• _Task_: Report each line below that carries the word "PDFs".

● ● ● ● ●

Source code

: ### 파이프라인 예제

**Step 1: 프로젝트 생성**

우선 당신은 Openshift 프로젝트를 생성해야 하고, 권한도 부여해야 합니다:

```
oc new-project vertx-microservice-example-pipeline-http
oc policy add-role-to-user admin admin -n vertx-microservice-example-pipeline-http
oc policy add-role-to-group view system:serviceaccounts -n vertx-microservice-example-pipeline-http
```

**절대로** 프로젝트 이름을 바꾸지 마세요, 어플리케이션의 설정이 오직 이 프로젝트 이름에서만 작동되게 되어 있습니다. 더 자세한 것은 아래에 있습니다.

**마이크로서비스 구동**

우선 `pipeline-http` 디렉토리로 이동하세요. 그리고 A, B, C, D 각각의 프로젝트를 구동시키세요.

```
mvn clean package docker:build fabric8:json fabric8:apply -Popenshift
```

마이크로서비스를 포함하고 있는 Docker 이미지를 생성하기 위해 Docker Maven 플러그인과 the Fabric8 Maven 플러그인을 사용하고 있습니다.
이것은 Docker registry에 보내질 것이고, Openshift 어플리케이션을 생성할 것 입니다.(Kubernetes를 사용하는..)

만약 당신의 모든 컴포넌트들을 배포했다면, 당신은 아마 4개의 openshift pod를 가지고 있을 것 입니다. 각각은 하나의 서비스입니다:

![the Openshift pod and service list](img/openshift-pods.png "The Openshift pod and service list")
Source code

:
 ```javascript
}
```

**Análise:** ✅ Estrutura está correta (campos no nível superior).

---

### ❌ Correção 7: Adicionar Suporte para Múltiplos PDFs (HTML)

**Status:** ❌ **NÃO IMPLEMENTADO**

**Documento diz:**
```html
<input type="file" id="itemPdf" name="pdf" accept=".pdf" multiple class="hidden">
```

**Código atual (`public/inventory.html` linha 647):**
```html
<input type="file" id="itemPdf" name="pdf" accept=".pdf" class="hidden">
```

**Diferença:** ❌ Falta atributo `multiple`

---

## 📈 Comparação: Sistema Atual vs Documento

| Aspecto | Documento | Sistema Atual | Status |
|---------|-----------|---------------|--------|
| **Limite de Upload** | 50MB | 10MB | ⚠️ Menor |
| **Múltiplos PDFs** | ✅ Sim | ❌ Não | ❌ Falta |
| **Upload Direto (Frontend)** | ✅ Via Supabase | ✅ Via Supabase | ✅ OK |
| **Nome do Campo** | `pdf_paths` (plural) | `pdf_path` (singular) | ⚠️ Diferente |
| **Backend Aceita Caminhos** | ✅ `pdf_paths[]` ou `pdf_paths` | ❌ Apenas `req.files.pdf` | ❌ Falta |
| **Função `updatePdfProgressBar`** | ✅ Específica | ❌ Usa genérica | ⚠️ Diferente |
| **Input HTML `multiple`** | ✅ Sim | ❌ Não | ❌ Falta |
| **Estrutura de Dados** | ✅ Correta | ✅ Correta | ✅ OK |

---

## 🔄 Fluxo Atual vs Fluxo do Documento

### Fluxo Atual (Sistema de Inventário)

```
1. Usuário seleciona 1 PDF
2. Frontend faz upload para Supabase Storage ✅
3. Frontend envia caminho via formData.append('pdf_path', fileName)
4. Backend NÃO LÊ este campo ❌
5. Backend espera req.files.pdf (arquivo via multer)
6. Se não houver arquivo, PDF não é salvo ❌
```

● ● ● ● ●

• _Answer for the task_:
### ❌ Correção 7: Adicionar Suporte para Múltiplos PDFs (HTML)
| **Múltiplos PDFs** | ✅ Sim | ❌ Não | ❌ Falta |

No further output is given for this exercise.